▸ **REQUEST**: The entries below are to be returned as written, with all pictures dropped.

•••••

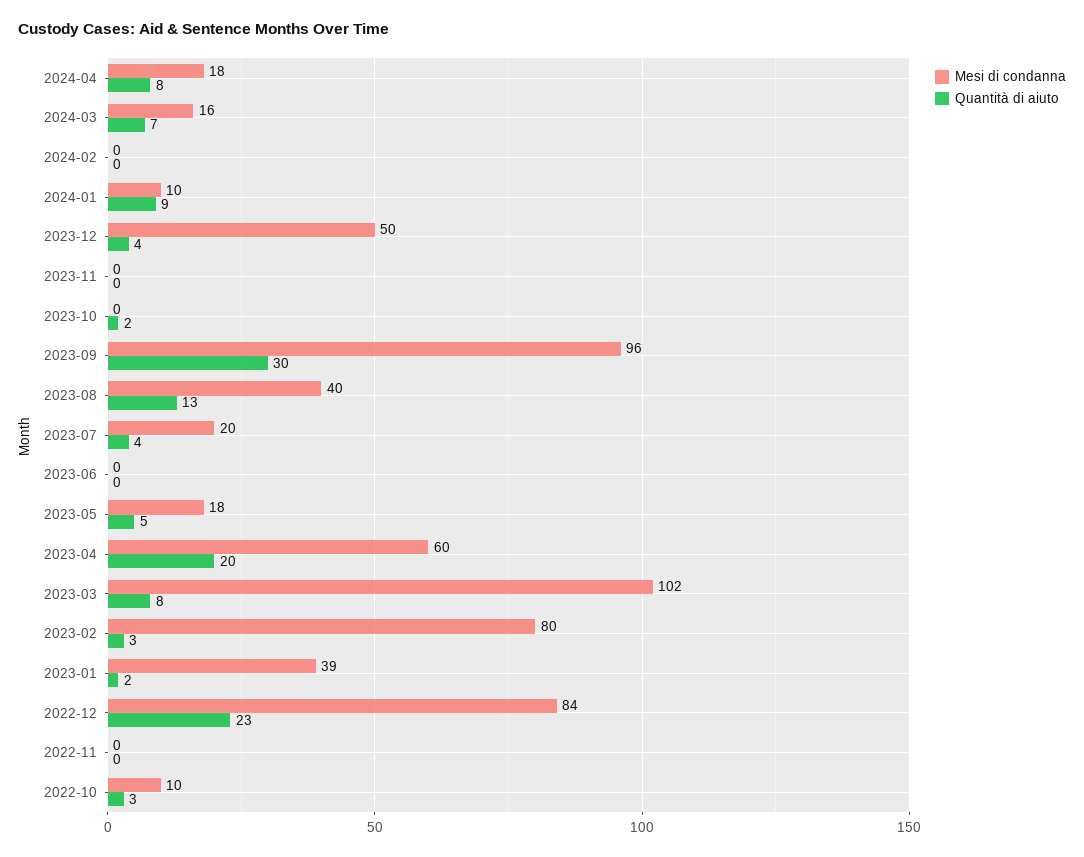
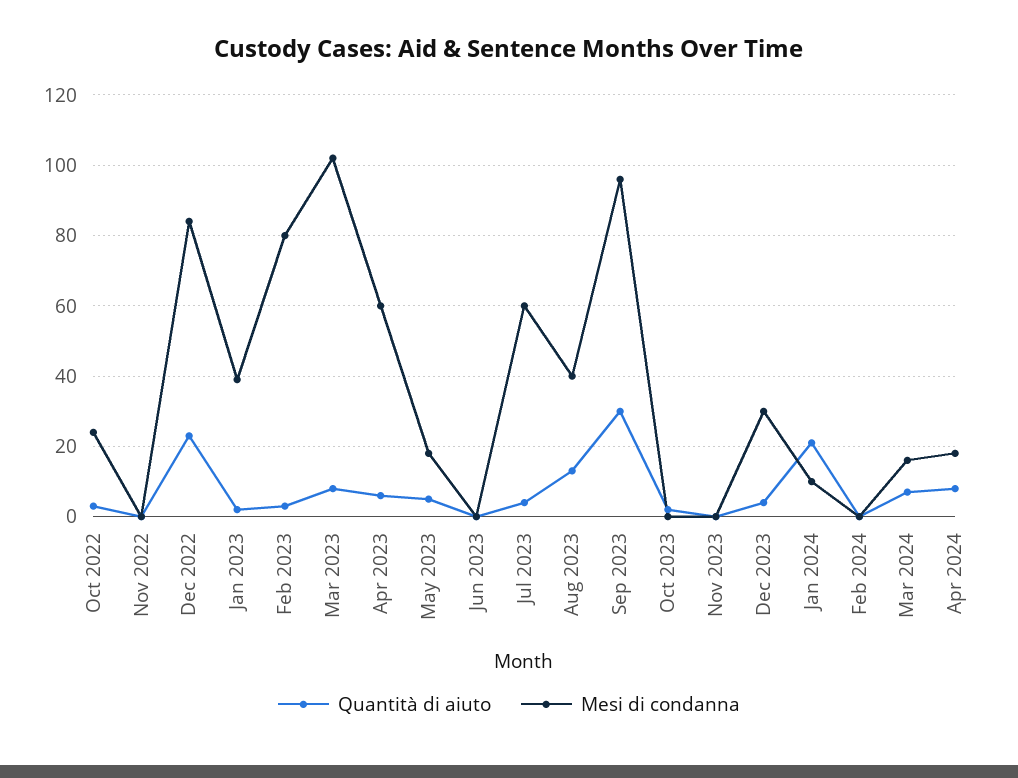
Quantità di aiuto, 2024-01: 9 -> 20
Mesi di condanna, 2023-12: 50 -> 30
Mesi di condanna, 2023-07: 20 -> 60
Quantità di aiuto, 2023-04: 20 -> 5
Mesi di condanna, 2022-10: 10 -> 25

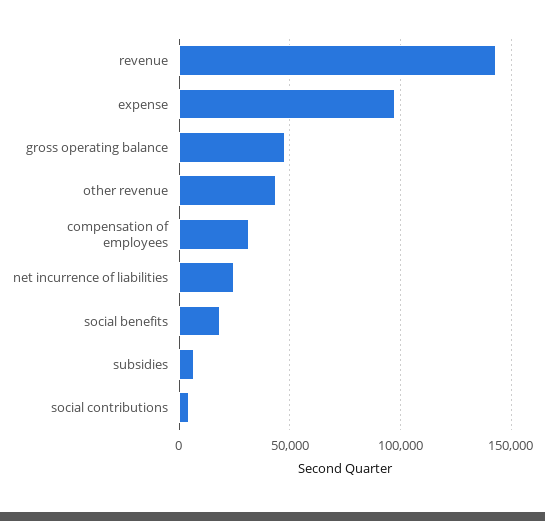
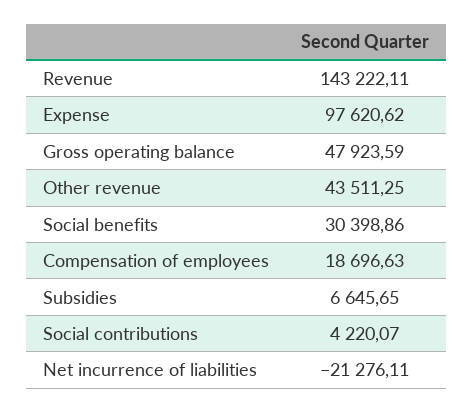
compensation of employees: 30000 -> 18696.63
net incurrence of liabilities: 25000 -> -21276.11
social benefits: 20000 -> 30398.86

•••••

▸ **ANSWER SPACE**:
Quantità di aiuto, 2024-01: 9 -> 20
Mesi di condanna, 2023-12: 50 -> 30
Mesi di condanna, 2023-07: 20 -> 60
Quantità di aiuto, 2023-04: 20 -> 5
Mesi di condanna, 2022-10: 10 -> 25

compensation of employees: 30000 -> 18696.63
net incurrence of liabilities: 25000 -> -21276.11
social benefits: 20000 -> 30398.86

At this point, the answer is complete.